Thioune jubelt ausgelassen über HSV-Tor
Und der HSV gab gleich zu Beginn mächtig Gas. Bissig in den Zweikämpfen und immer wieder die Außenstürmer mit vertikalen Pässen suchend, gingen die Gäste verdient in Führung. Die Vorlage zum 1:0 kam von Manuel Wintzheimer, der glänzend von Moritz Heyer in Szene gesetzt wurde. Kittel musste schließlich nur noch einschieben (16.). An der Seitenlinie jubelte Daniel Thioune ausgelassen über den Treffer, der nach der medialen Kritik in der abgelaufenen Woche wie eine Befreiung wirkte.

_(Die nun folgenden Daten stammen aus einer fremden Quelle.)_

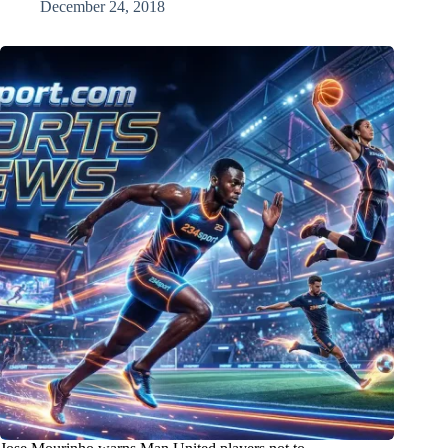
December 24, 2018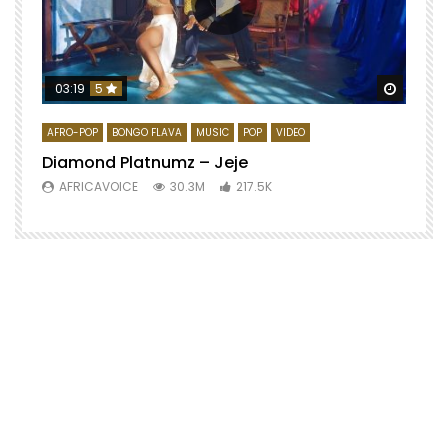
Watch 
03:19
5
AFRO-POP
BONGO FLAVA
MUSIC
POP
VIDEO
Diamond Platnumz – Jeje
AFRICAVOICE
30.3M
217.5K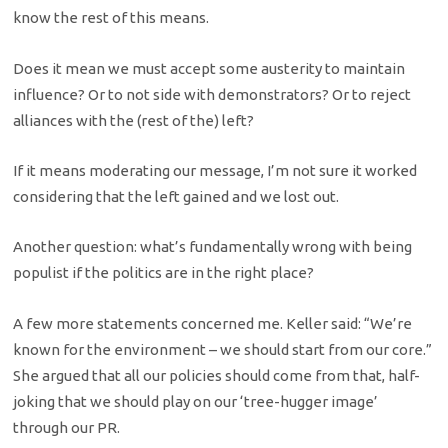
know the rest of this means.
Does it mean we must accept some austerity to maintain
influence? Or to not side with demonstrators? Or to reject
alliances with the (rest of the) left?
If it means moderating our message, I’m not sure it worked
considering that the left gained and we lost out.
Another question: what’s fundamentally wrong with being
populist if the politics are in the right place?
A few more statements concerned me. Keller said: “We’re
known for the environment – we should start from our core.”
She argued that all our policies should come from that, half-
joking that we should play on our ‘tree-hugger image’
through our PR.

Nicht mal zehn Minuten später erhöhte Leistner nach einer Ecke – erneut bereitete Wintzheimer vor (25.). Es war die passende Reaktion auf die erste Saisonniederlage vor einer Woche gegen Bochum. Doch in den darauffolgenden 75 Minuten ließ der HSV einiges vermissen, was die Elf in der Anfangsphase so glänzend umsetzte.
Heidenheims Kühlwetter dreht das Spiel
Und so währte die Freude über die Führung nicht lange. Denn nahezu im direkten Gegenzug kam Heidenheim durch Kühlwetter zum Anschluss – ebenfalls nach einer Ecke (27.). Mit dem Gegentor verloren die Hamburger die Kontrolle über das Spiel. Und so kam Heidenheim durch Kühlwetter sogar noch vor der Pause zum Ausgleich, weil der Defensivverbund des HSV zunehmend nachlässiger agierte (44.).
Nun war das Spiel wieder völlig offen. Der HSV investierte jedoch immer weniger für die Offensive. „Wir wollten weitermachen", sagte Thioune nach dem Spiel. Doch bis auf einen Abschluss des ansonsten komplett abgemeldeten Terodde (86.) erspielte sich das Team keine Torchancen mehr im zweiten Durchgang. Stattdessen baute jeder Spieler von Minute zu Minute mehr ab. Die Thioune-Elf fand kein Durchkommen gegen tief stehende Gastgeber – und wurde schließlich für die eigene Passivität bestraft.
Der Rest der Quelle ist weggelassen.